我很好奇一些内置的布尔键入C ++的行为。据我了解， 的std :: common_type 决定使用隐式可兑换常见的类型。我期望与布尔和其他类型的前pression将导致布尔转换为该类型。例如，我可以看到布尔+浮动 - > 浮动和布尔+双 - > 双击。然而，布尔+中int8_t - > int32_t 和布尔+ int16_t - > int32_t 。为什么会出现这种情况？

I'm curious about some of the behavior of the builtin bool type in C++. As I understand it, std::common_type determines the common type using implicit convertibility.
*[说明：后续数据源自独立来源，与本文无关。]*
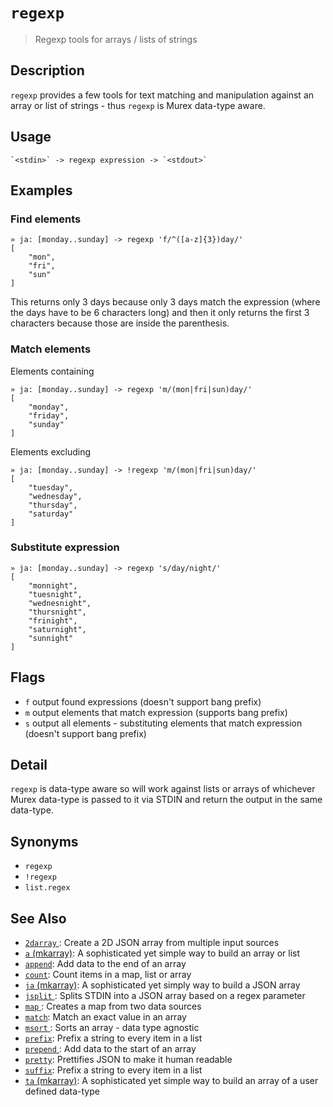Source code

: # `regexp`

> Regexp tools for arrays / lists of strings

## Description

`regexp` provides a few tools for text matching and manipulation against an
array or list of strings - thus `regexp` is Murex data-type aware.

## Usage

    `<stdin>` -> regexp expression -> `<stdout>`

## Examples

### Find elements

    » ja: [monday..sunday] -> regexp 'f/^([a-z]{3})day/'
    [
        "mon",
        "fri",
        "sun"
    ]

This returns only 3 days because only 3 days match the expression (where
the days have to be 6 characters long) and then it only returns the first 3
characters because those are inside the parenthesis.

### Match elements

Elements containing

    » ja: [monday..sunday] -> regexp 'm/(mon|fri|sun)day/'
    [
        "monday",
        "friday",
        "sunday"
    ]

Elements excluding

    » ja: [monday..sunday] -> !regexp 'm/(mon|fri|sun)day/'
    [
        "tuesday",
        "wednesday",
        "thursday",
        "saturday"
    ]

### Substitute expression

    » ja: [monday..sunday] -> regexp 's/day/night/'
    [
        "monnight",
        "tuesnight",
        "wednesnight",
        "thursnight",
        "frinight",
        "saturnight",
        "sunnight"
    ]

## Flags

- `f`
  output found expressions (doesn't support bang prefix)
- `m`
  output elements that match expression (supports bang prefix)
- `s`
  output all elements - substituting elements that match expression (doesn't support bang prefix)

## Detail

`regexp` is data-type aware so will work against lists or arrays of whichever
Murex data-type is passed to it via STDIN and return the output in the
same data-type.

## Synonyms

- `regexp`
- `!regexp`
- `list.regex`

## See Also

- [`2darray` ](./2darray.md):
  Create a 2D JSON array from multiple input sources
- [`a` (mkarray)](./a.md):
  A sophisticated yet simple way to build an array or list
- [`append`](./append.md):
  Add data to the end of an array
- [`count`](./count.md):
  Count items in a map, list or array
- [`ja` (mkarray)](./ja.md):
  A sophisticated yet simply way to build a JSON array
- [`jsplit` ](./jsplit.md):
  Splits STDIN into a JSON array based on a regex parameter
- [`map` ](./map.md):
  Creates a map from two data sources
- [`match`](./match.md):
  Match an exact value in an array
- [`msort` ](./msort.md):
  Sorts an array - data type agnostic
- [`prefix`](./prefix.md):
  Prefix a string to every item in a list
- [`prepend` ](./prepend.md):
  Add data to the start of an array
- [`pretty`](./pretty.md):
  Prettifies JSON to make it human readable
- [`suffix`](./suffix.md):
  Prefix a string to every item in a list
- [`ta` (mkarray)](./ta.md):
  A sophisticated yet simple way to build an array of a user defined data-type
I would expect that an expression with bool and another type would cause bool to convert to that type. For instance, I can see that bool + float -> float and bool + double -> double. However, bool + int8_t -> int32_t and bool + int16_t -> int32_t. Why is this the case?

推荐答案

简短的回答：积分的推广

在数值运算，小整型（包括布尔，字符， unsigned char型，符号字符，短，无符号短等）被晋升为 INT 如果所有可能的值适合 INT ，否则会被提拔到 unsigned int类型。

In numerical arithmetic, small integral types (including bool, char, unsigned char, signed char, short, unsigned short, etc) are promoted to int if all the possible values fit in int, otherwise they are promoted to unsigned int.

在大多数机器的今天， int32_t 相同 INT 。在的情况下，布尔+中int8_t 或布尔+ int16_t ，两者都提升到 INT 。

On most machines today, int32_t is the same as int. In the case of bool + int8_t or bool + int16_t, both are promoted to int.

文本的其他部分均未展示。